Такую же или примерно такую же фразу Жюльен уже однажды слышал из его уст, когда впервые побывал у него во дворце Хюбнер еще зимой. У него возникло ощущение, что время повернуло вспять. Утомленный, выбитый из колеи, не в форме, сидел он в углу роскошной гостиной в компании м-ль Декормон, г-на Бужю и нескольких незнакомцев, уплетавших пирожные и распивавших шампанское, и чувствовал себя таким же одиноким, как в первые дни в пансионе Беатрис. Когда во второй половине дня он добрался до своей виллы, Анджелики там не было. Она ушла, забрав вещи и не оставив ни словечка. Мария Тереза, Лючия, отдавшаяся ему после приема у Дианы, Анна, промелькнувшая было на его горизонте, и вот теперь Анджелика, о которой Жюльен даже не знал — любит он ее или она только умиляет его, — все женщины, с которыми оп столкнулся за время своего пребывания в Н., ушли, а он и не пробовал удержать их. Вот уже несколько недель, как он перестал разговаривать с Анджеликой.
Он начал привыкать к одиночеству. Первое время просто не отдавал себе отчета, насколько оно невыносимо. Подолгу нежился на солнце. Время от времени ему позванивал уже тяжело больной Джорджо Амири. Высмеивал великосветских дам, абсурдную протокольную строгость на их приемах. На свадьбе очередного внука Моники Бекер подали омерзительное шампанское, зато свадебные подарки были выставлены на всеобщее обозрение как музейные ценности. «Ужас, дорогой друг, ужас да и только!» Сам Амири уже не выходил из дому, но смаковал слухи.

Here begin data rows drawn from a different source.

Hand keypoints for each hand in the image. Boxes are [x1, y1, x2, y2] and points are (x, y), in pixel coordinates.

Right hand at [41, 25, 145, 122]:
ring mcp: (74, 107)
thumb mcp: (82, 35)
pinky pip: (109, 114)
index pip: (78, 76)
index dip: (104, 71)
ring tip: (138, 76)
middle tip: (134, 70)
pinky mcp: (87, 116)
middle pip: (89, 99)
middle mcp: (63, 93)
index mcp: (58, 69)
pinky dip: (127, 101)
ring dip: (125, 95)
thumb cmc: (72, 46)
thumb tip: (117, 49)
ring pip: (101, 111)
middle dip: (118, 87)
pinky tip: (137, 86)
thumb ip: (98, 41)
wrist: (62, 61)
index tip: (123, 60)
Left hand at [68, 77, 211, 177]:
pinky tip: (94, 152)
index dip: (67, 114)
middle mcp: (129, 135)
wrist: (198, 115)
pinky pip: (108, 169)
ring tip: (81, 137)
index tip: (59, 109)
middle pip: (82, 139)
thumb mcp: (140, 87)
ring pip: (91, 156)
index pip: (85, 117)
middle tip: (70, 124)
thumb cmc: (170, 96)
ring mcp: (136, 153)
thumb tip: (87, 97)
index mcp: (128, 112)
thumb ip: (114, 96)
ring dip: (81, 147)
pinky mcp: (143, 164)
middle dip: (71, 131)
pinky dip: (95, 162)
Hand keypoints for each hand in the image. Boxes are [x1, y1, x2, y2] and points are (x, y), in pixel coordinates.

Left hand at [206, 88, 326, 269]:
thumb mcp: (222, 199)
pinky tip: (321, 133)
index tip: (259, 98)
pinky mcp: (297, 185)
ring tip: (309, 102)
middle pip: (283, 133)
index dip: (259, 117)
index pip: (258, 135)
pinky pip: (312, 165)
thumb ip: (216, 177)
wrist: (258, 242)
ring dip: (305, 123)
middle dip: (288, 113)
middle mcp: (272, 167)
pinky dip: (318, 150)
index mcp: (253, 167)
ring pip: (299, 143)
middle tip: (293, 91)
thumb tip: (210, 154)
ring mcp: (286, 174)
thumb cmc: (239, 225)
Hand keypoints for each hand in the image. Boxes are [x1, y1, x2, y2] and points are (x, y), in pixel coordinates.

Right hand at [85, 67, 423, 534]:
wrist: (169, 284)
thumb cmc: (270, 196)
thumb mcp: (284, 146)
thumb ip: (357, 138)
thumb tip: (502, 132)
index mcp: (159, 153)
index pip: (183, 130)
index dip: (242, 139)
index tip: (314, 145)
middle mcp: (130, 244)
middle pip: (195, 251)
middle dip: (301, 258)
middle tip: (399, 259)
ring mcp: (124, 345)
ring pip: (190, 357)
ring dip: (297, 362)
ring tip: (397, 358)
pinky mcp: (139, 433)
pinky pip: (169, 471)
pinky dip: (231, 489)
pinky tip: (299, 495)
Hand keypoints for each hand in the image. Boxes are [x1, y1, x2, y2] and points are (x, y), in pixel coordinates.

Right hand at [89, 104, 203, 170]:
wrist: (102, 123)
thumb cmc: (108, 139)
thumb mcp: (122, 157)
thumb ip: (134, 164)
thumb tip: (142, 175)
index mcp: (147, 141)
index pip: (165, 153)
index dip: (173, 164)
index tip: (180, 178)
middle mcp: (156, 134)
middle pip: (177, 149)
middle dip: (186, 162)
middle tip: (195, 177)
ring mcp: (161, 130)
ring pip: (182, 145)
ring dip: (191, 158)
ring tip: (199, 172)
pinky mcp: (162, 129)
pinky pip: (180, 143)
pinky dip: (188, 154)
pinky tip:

Летняя жара становилась невыносимой. Жюльен начинал ненавидеть свой дом. Очарованный первое время его строгими архитектурными формами, его почти деревенской уединенностью в конце узкой дороги и террасным садом, он теперь видел лишь две выстроенные по соседству виллы, отделенные от его дома узкой полоской насаждений. Его слуха достигали все звуки с этих вилл, он проклинал пса, что лаял по ночам, и самих владельцев, хотя это и были известные в городе, состоятельные люди, они занимались постройкой современных домов, на его взгляд омерзительных.